Department of Mathematics, Hong Kong Baptist University, Hong Kong.
Bioinformatics. 2017 Sep 15;33(18):2882-2889. doi: 10.1093/bioinformatics/btx314.
Results from genome-wide association studies (GWAS) suggest that a complex phenotype is often affected by many variants with small effects, known as 'polygenicity'. Tens of thousands of samples are often required to ensure statistical power of identifying these variants with small effects. However, it is often the case that a research group can only get approval for the access to individual-level genotype data with a limited sample size (e.g. a few hundreds or thousands). Meanwhile, summary statistics generated using single-variant-based analysis are becoming publicly available. The sample sizes associated with the summary statistics datasets are usually quite large. How to make the most efficient use of existing abundant data resources largely remains an open question.

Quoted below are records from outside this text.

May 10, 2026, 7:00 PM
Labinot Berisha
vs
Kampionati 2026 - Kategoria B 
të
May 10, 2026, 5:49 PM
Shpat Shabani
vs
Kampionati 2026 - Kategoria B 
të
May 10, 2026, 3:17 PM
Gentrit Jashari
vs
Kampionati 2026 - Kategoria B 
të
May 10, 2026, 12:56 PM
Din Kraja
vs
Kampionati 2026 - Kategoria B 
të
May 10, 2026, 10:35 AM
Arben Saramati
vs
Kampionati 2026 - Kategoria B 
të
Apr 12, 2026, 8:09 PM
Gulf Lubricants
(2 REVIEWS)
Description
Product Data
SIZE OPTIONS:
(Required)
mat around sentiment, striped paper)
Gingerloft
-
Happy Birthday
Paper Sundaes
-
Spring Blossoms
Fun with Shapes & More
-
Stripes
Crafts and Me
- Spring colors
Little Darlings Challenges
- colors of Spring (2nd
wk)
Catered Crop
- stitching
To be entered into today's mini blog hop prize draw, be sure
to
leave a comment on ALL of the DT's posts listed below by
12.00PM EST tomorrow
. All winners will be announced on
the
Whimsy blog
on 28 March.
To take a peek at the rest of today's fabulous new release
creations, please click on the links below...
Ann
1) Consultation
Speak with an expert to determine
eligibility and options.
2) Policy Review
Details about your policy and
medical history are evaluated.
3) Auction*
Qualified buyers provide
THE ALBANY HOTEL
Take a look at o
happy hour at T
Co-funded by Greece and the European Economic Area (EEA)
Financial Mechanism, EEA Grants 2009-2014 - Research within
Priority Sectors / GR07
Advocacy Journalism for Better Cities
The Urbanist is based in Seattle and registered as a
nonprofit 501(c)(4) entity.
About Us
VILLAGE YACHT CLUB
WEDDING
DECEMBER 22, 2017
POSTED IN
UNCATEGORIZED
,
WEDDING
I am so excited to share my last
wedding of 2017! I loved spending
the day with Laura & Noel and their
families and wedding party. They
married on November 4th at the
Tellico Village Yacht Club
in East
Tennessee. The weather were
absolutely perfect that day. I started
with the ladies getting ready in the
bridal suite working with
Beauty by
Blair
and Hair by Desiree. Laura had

In this study, we propose a statistical approach, IGESS, to increasing statistical power of identifying risk variants and improving accuracy of risk prediction by i ntegrating individual level ge notype data and s ummary s tatistics. An efficient algorithm based on variational inference is developed to handle the genome-wide analysis. Through comprehensive simulation studies, we demonstrated the advantages of IGESS over the methods which take either individual-level data or summary statistics data as input. We applied IGESS to perform integrative analysis of Crohns Disease from WTCCC and summary statistics from other studies. IGESS was able to significantly increase the statistical power of identifying risk variants and improve the risk prediction accuracy from 63.2% ( ±0.4% ) to 69.4% ( ±0.1% ) using about 240 000 variants.
The IGESS software is available at https://github.com/daviddaigithub/IGESS .
zbxu@xjtu.edu.cn or xwan@comp.hkbu.edu.hk or eeyang@hkbu.edu.hk.
Supplementary data are available at Bioinformatics online.
全基因组关联研究(GWAS)的结果表明,复杂的表型通常受到许多具有小效应的变体的影响,这些变体被称为“多效性”。为了确保识别这些具有小效应的变体的统计能力,通常需要成千上万的样本。然而,研究小组通常只能获得访问个体水平基因型数据的批准,而样本量有限(例如几百或几千个)。同时,基于单变量分析生成的汇总统计数据正变得越来越公开。与汇总统计数据集相关的样本量通常相当大。如何最有效地利用现有的丰富数据资源在很大程度上仍然是一个悬而未决的问题。
在这项研究中,我们提出了一种统计方法 IGESS,通过整合个体水平的基因型数据和汇总统计数据,来提高识别风险变体的统计能力并提高风险预测的准确性。开发了一种基于变分推理的高效算法来处理全基因组分析。通过全面的模拟研究,我们证明了 IGESS 优于仅使用个体水平数据或汇总统计数据作为输入的方法的优势。我们应用 IGESS 对来自 WTCCC 的克罗恩病进行综合分析,并使用其他研究的汇总统计数据。IGESS 能够显著提高识别风险变体的统计能力,并将风险预测准确性从 63.2%(±0.4%)提高到 69.4%(±0.1%),使用了大约 240000 个变体。
IGESS 软件可在 https://github.com/daviddaigithub/IGESS 获得。
zbxu@xjtu.edu.cn 或 xwan@comp.hkbu.edu.hk 或 eeyang@hkbu.edu.hk。
补充数据可在 Bioinformatics 在线获得。